Culture from home and work effects their perspective. If you work in an environment where you see the best in people and you can help create that spirit of success in a person, outlook is effected. If you work in an environment where you are tasked with seeing people at their worst, you will have a different perspective. It’s life’s experiences, that will have an impact in how you perceive the world.

We are fortunate we get to help folks navigate their futures. Folks see us in a receptive state of mind. They are meeting us for answers, for advice and for a path to a successful future.

I’ll leave you with a couple quotes which helped build my perceptions.  Our job, if we do it well, is to provide the facts, the rules, and the game plan to win. Did you notice in the last sentence, not a single word about pushing an agenda, nothing about selling a product, just providing the tools to make good decisions?
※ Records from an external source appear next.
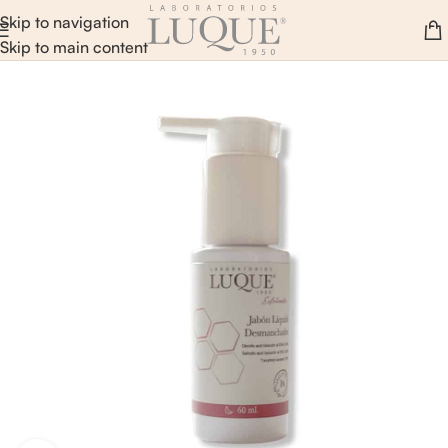
Skip to navigation
Skip to main content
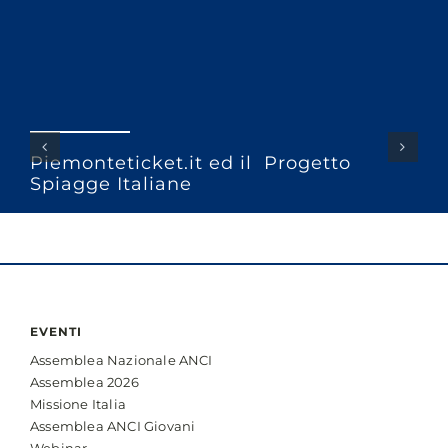
Piemonteticket.it ed il Progetto
Spiagge Italiane
EVENTI
Assemblea Nazionale ANCI
Assemblea 2026
Missione Italia
Assemblea ANCI Giovani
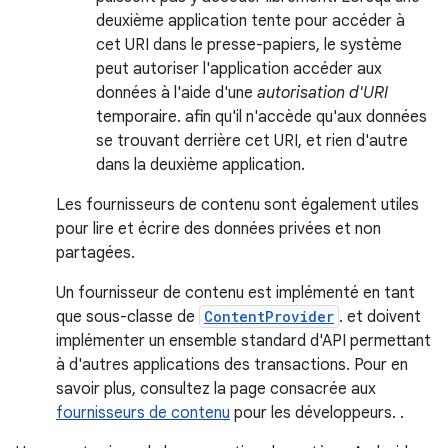
deuxième application tente pour accéder à
cet URI dans le presse-papiers, le système
peut autoriser l'application accéder aux
données à l'aide d'une
autorisation d'URI
temporaire. afin qu'il n'accède qu'aux données
se trouvant derrière cet URI, et rien d'autre
dans la deuxième application.
Les fournisseurs de contenu sont également utiles
pour lire et écrire des données privées et non
partagées.
Un fournisseur de contenu est implémenté en tant
que sous-classe de
ContentProvider
. et doivent
implémenter un ensemble standard d'API permettant
à d'autres applications des transactions. Pour en
savoir plus, consultez la page consacrée aux
fournisseurs de contenu
pour les développeurs. .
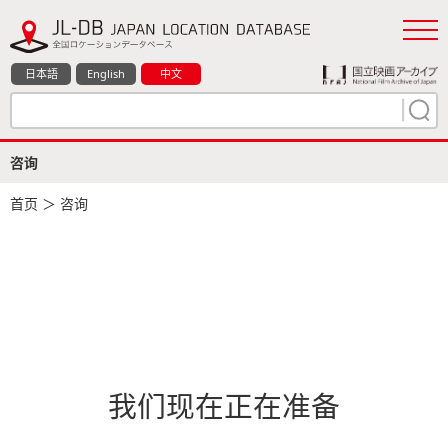
日本語
English
中文
咨询
首页
＞ 咨询
我们现在正在准备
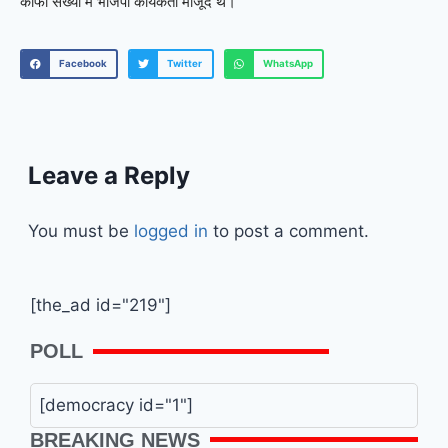
काफी संख्या में भाजपा कार्यकर्ता मौजूद थे।
Facebook
Twitter
WhatsApp
Leave a Reply
You must be
logged in
to post a comment.
[the_ad id="219"]
POLL
[democracy id="1"]
BREAKING NEWS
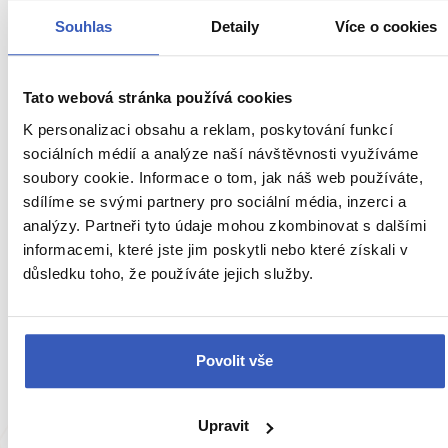
Souhlas
Detaily
Více o cookies
Tato webová stránka používá cookies
K personalizaci obsahu a reklam, poskytování funkcí
sociálních médií a analýze naší návštěvnosti využíváme
soubory cookie. Informace o tom, jak náš web používáte,
sdílíme se svými partnery pro sociální média, inzerci a
analýzy. Partneři tyto údaje mohou zkombinovat s dalšími
Inspirace
informacemi, které jste jim poskytli nebo které získali v
důsledku toho, že používáte jejich služby.
10 podzimních okouzlujících měst na dosah
ruky: Je na čase promnout oči a zapátrat po
méně známých cestovatelských
příležitostech
Povolit vše
14391 přečtení
Upravit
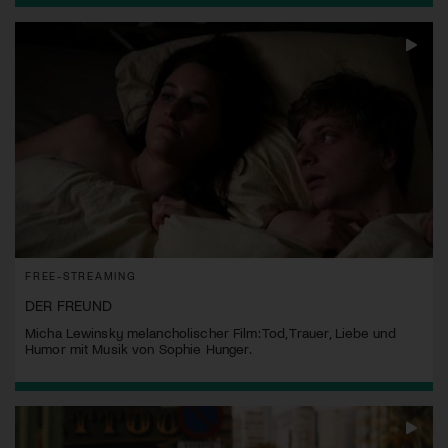
FREE-STREAMING
DER FREUND
Micha Lewinsky melancholischer Film: Tod, Trauer, Liebe und
Humor mit Musik von Sophie Hunger.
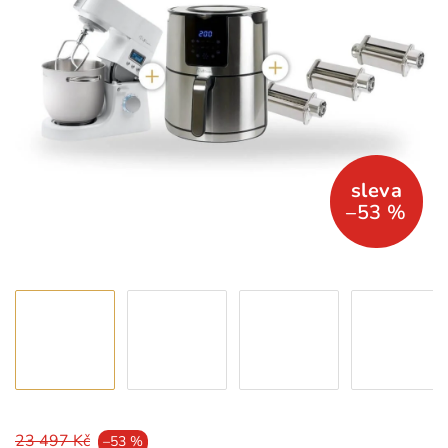
–53 %
23 497 Kč
–53 %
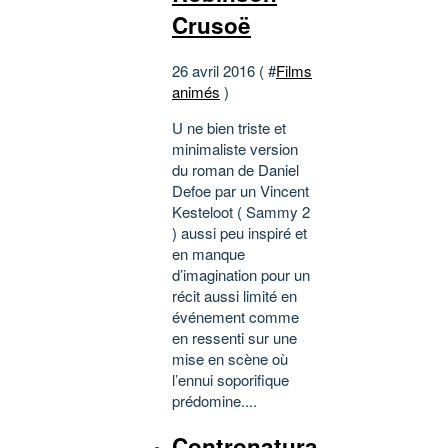
Crusoë
26 avril 2016 ( #
Films
animés
)
U ne bien triste et
minimaliste version
du roman de Daniel
Defoe par un Vincent
Kesteloot ( Sammy 2
) aussi peu inspiré et
en manque
d’imagination pour un
récit aussi limité en
événement comme
en ressenti sur une
mise en scène où
l’ennui soporifique
prédomine....
Contronatura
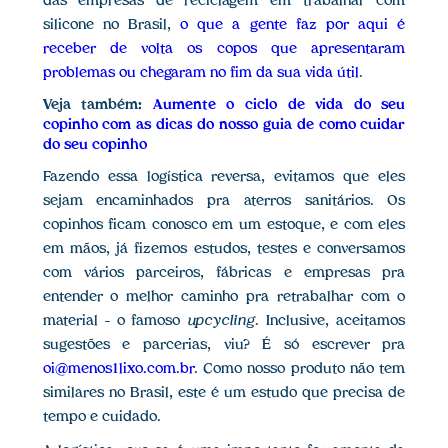
das empresas de reciclagem em trabalhar com
silicone no Brasil,
o que a gente faz por aqui é
receber de volta os copos que apresentaram
problemas ou chegaram no fim da sua vida útil
.
Veja também:
Aumente o ciclo de vida do seu
copinho com as dicas do nosso guia de como cuidar
do seu copinho
Fazendo essa logística reversa, evitamos que eles
sejam encaminhados pra aterros sanitários. Os
copinhos ficam conosco em um estoque, e com eles
em mãos, já fizemos estudos, testes e conversamos
com vários parceiros, fábricas e empresas pra
entender o melhor caminho pra retrabalhar com o
material – o famoso
upcycling
. Inclusive, aceitamos
sugestões e parcerias, viu? É só escrever pra
oi@menos1lixo.com.br
. Como nosso produto não tem
similares no Brasil, este é um estudo que precisa de
tempo e cuidado.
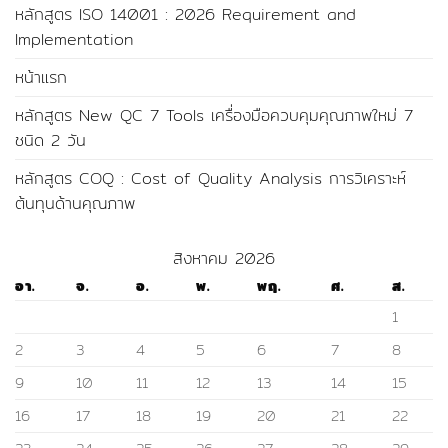
หลักสูตร ISO 14001 : 2026 Requirement and
Implementation
หน้าแรก
หลักสูตร New QC 7 Tools เครื่องมือควบคุมคุณภาพใหม่ 7
ชนิด 2 วัน
หลักสูตร COQ : Cost of Quality Analysis การวิเคราะห์
ต้นทุนด้านคุณภาพ
สิงหาคม 2026
อา.
จ.
อ.
พ.
พฤ.
ศ.
ส.
1
2
3
4
5
6
7
8
9
10
11
12
13
14
15
16
17
18
19
20
21
22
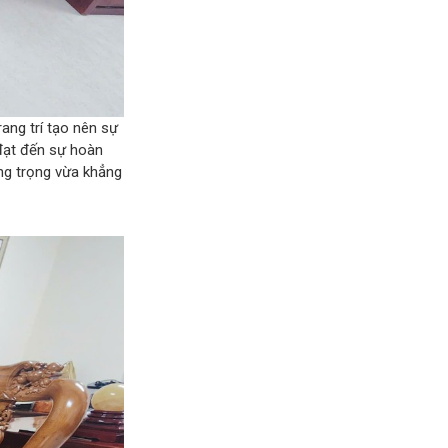
ang trí tạo nên sự
 đạt đến sự hoàn
ng trọng vừa khẳng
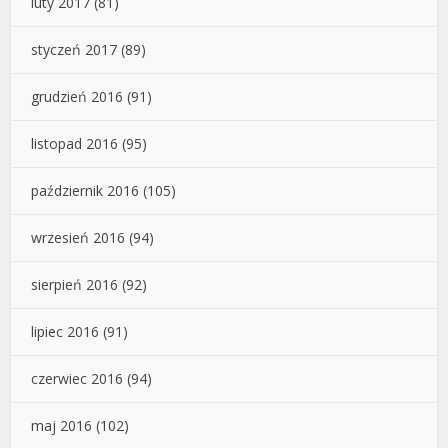
luty 2017
(81)
styczeń 2017
(89)
grudzień 2016
(91)
listopad 2016
(95)
październik 2016
(105)
wrzesień 2016
(94)
sierpień 2016
(92)
lipiec 2016
(91)
czerwiec 2016
(94)
maj 2016
(102)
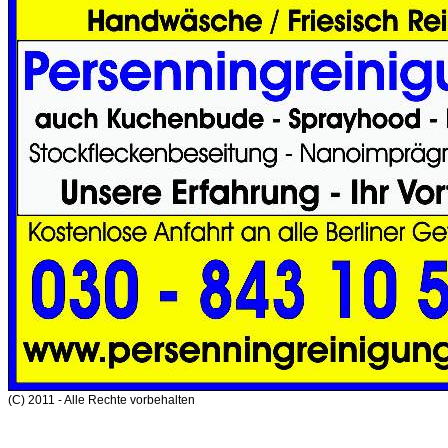
(C) 2011 - Alle Rechte vorbehalten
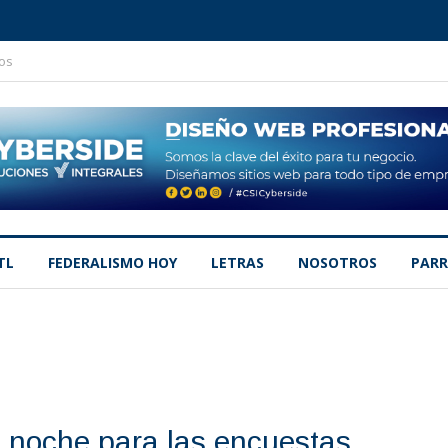
os
TL
FEDERALISMO HOY
LETRAS
NOSOTROS
PARR
 noche para las encuestas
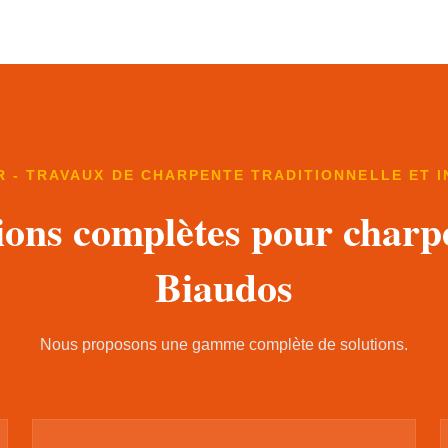
 - TRAVAUX DE CHARPENTE TRADITIONNELLE ET 
ions complètes pour charp
Biaudos
Nous proposons une gamme complète de solutions.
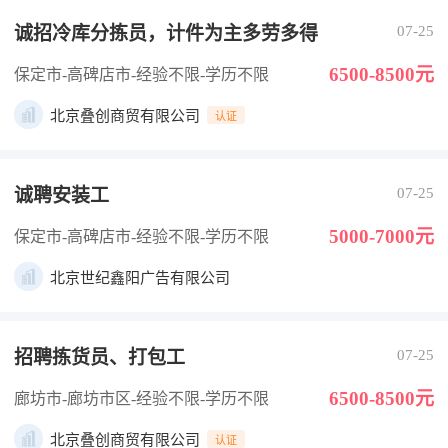
诚招冷库分拣员，计件为主多劳多得
07-25
6500-8500元
保定市-高碑店市
-经验不限
-学历不限
北京叠创商贸有限公司
认证
诚聘安装工
07-25
5000-7000元
保定市-高碑店市
-经验不限
-学历不限
北京世纪鑫阳广告有限公司
招聘拣货员、打包工
07-25
6500-8500元
廊坊市-廊坊市区
-经验不限
-学历不限
北京叠创商贸有限公司
认证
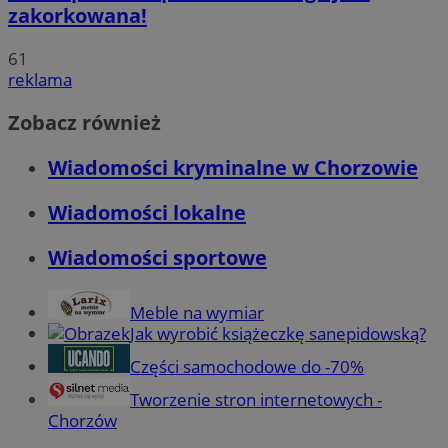
zakorkowana!
61
reklama
Zobacz również
Wiadomości kryminalne w Chorzowie
Wiadomości lokalne
Wiadomości sportowe
Meble na wymiar
Jak wyrobić książeczkę sanepidowską?
Części samochodowe do -70%
Tworzenie stron internetowych -
Chorzów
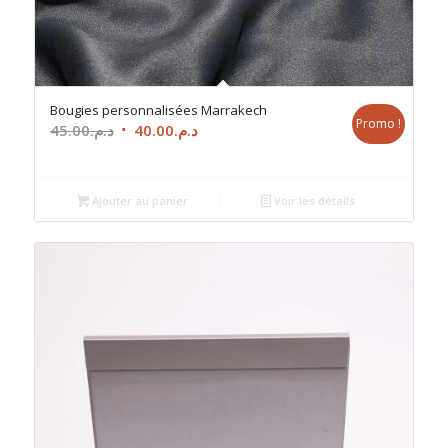
Bougies personnalisées Marrakech
Promo !
Le
Le
45.00
د.م.
40.00
د.م.
prix
prix
initial
actuel
était :
est :
Ajouter au panier
Voir les détails
د.م.40.00.
د.م.45.00.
One of my heroes, and who I call the father of ethical selling, was the late Zig Ziglar. I’ll leave you with a couple quotes
which helped build my perceptions.

I first learned… “Stop selling. Start helping. You can get everything in life you want if you will just help enough other people
get what they want.”

Then... “Be helpful. When you see a person without a smile, give them yours.”

“When you do more than you’re paid for, eventually you’ll be paid for more than you do.”

And where I perceive myself to be now…

Moving from survival to stability, from stability to success, from success to significance.”

I’m so optimistic, I’d go after Moby Dick in a rowboat and take the tartar sauce with me”!